Mit dieser Entwicklung wird die nachhaltige Vermögensverwaltung als Finanzprodukt im Sinne von Artikel 8 bzw. 9 der Offenlegungsverordnung generell gestärkt. Nachhaltigkeitskriterien spielen daher in unserer Unternehmens- und Länderanalyse eine wichtige Rolle. Wir berücksichtigen ökologische, soziale und unternehmensethische Kriterien, um werthaltige Unternehmen zu identifizieren, die aufgrund ihrer verantwortungsvollen Geschäftspolitik ein attraktives und langfristig stabiles Gewinnpotenzial aufweisen. Wir haben uns zum mittelfristigen Ziel gesetzt, den Anteil der nachhaltig verwalteten Kund:innengelder an den in der zentralen Vermögensverwaltung insgesamt gemanagten Vermögen auf 80 Prozent zu steigern.

S&F: Was denken Sie, wo steht Sustainable Finance in 10 Jahren? Was wird uns in dem Zusammenhang zukünftig bewegen?

Alexandra Vitt-Krauß: Wir sehen schon heute, dass sich die Kundennachfrage verschiebt. In 10 Jahren wird sie sich wahrscheinlich noch einmal stark verändert haben. Und damit auch die Trends, Themen und Anforderungen an herkömmliche Produkte. Wir erwarten eine weitere Zunahme des bereits erwähnten Impact Investing. Studien gehen davon aus, dass ESG-Vermögenswerte weiter ansteigen werden. So prognostiziert zum Beispiel ein kürzlich erschienener PwC-Bericht, dass in weniger als fünf Jahren 21,5 Prozent der weltweit verwalteten Vermögenswerte ESG-Anlagen sein werden.

Aktuell zeichnet sich in ESG-Rankings und -Ratings ab, dass Themen wie Biodiversität, die in der Vergangenheit nicht oder nur wenig im Fokus von Finanzunternehmen standen, in Zukunft an Bedeutung gewinnen werden, da sie sich zunehmend als einflussreiches Risiko herauskristallisieren. Schließlich hängen 50 Prozent der globalen Wirtschaftsleistung von Natur und Ökosystemen ab. Das weltweit fortschreitende Artensterben und die Zerstörung von Ökosystemen wird zunehmend zu einem finanziellen Risiko für den Finanzsektor, wie eine Studie von PwC und WWF jüngst unterstrich.

Auch das S in ESG, also die soziale Komponente, wird nach und nach stärker in den Fokus rücken. Deutsche Banken, Versicherungen und Asset Manager stehen hier noch am Anfang.
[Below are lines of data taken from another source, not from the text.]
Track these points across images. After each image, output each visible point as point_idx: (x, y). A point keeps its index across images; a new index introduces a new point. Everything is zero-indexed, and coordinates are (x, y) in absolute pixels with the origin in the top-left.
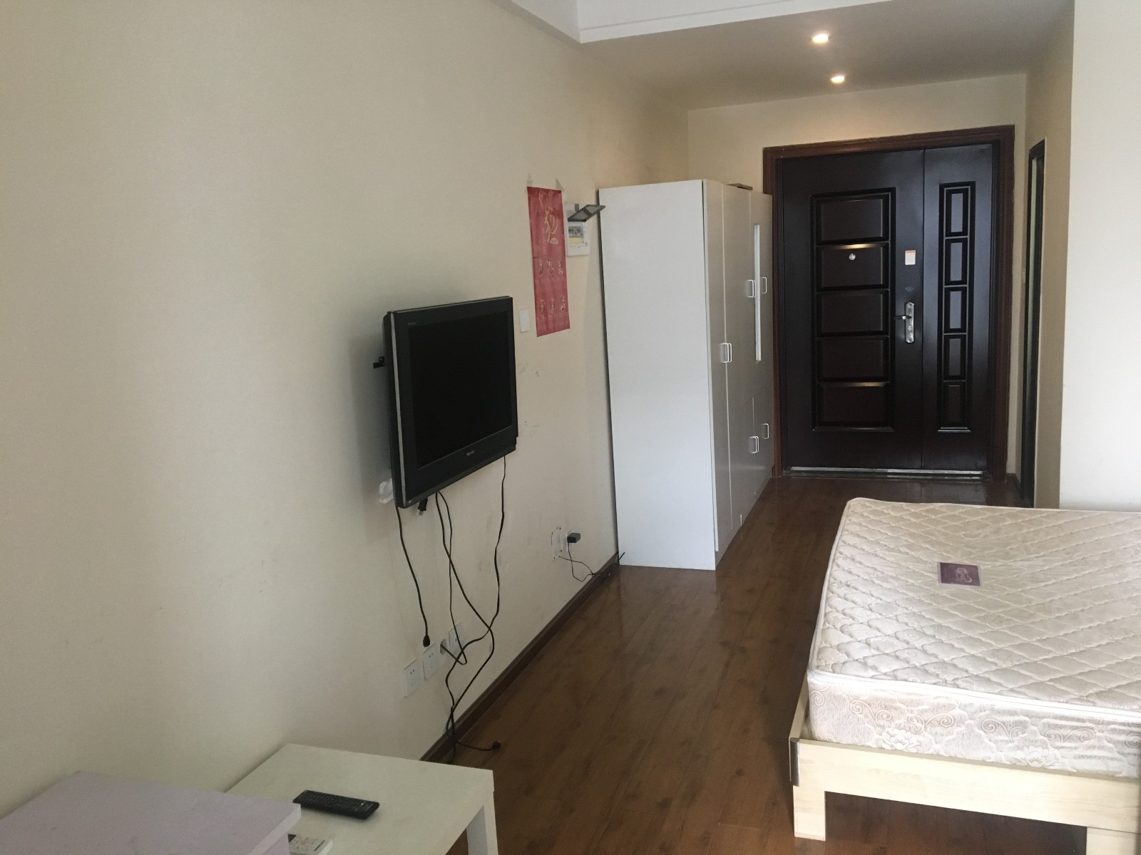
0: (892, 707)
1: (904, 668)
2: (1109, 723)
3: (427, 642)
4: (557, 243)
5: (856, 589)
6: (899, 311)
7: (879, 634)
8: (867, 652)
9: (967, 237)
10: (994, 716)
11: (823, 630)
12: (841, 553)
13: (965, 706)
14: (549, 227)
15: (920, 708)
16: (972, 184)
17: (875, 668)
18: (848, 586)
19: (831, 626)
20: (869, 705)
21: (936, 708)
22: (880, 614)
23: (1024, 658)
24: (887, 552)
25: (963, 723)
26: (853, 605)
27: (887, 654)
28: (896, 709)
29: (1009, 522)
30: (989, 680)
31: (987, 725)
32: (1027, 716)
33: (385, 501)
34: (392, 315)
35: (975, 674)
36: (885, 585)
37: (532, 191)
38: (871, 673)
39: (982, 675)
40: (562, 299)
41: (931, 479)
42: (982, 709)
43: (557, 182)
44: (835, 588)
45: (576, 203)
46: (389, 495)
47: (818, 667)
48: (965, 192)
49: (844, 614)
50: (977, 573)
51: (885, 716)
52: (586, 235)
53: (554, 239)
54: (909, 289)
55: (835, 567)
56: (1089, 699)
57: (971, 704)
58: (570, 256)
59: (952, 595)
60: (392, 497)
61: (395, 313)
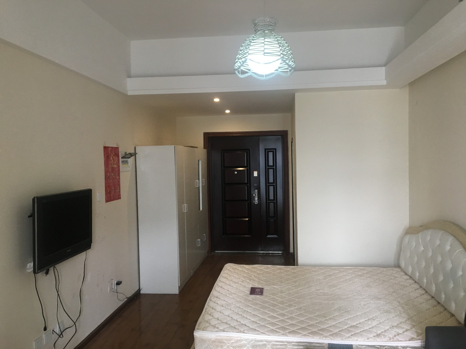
0: (222, 342)
1: (228, 327)
2: (292, 342)
3: (45, 329)
4: (116, 166)
5: (219, 298)
6: (252, 192)
7: (223, 315)
8: (216, 322)
9: (274, 167)
10: (256, 343)
11: (204, 315)
12: (218, 285)
13: (246, 340)
14: (112, 161)
15: (232, 342)
16: (275, 149)
17: (218, 328)
18: (217, 297)
19: (207, 313)
20: (215, 342)
21: (237, 341)
22: (225, 308)
23: (269, 321)
24: (234, 284)
25: (246, 346)
26: (216, 305)
27: (224, 322)
28: (224, 343)
29: (279, 271)
30: (255, 330)
31: (254, 346)
32: (266, 342)
33: (29, 271)
34: (36, 198)
35: (252, 328)
36: (231, 296)
37: (105, 148)
38: (216, 330)
39: (254, 328)
40: (117, 188)
41: (265, 255)
42: (252, 340)
43: (117, 144)
44: (212, 299)
45: (126, 152)
46: (31, 269)
47: (198, 329)
48: (273, 152)
49: (213, 308)
50: (263, 291)
51: (220, 346)
52: (129, 164)
53: (115, 165)
54: (255, 185)
55: (214, 291)
56: (286, 334)
57: (248, 339)
58: (122, 172)
59: (252, 299)
60: (32, 269)
61: (37, 197)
Mit den Themen werden sich ebenfalls die Schwerpunkte verschieben: Durch die verstärkte Auseinandersetzung mit den finanziellen Risiken und Chancen des Klimawandels , ebenso wie durch steigende regulatorische Anforderungen an die Transparenz – bedingt durch die vor Kurzem verabschiedete Corporate Social Responsibility Directive (CSRD) – wird auch in der Finanzbranche der Fokus auf die Klimastrategien von Unternehmen zunehmen.

S&F: Wir bedanken uns für die Einblicke und das Gespräch.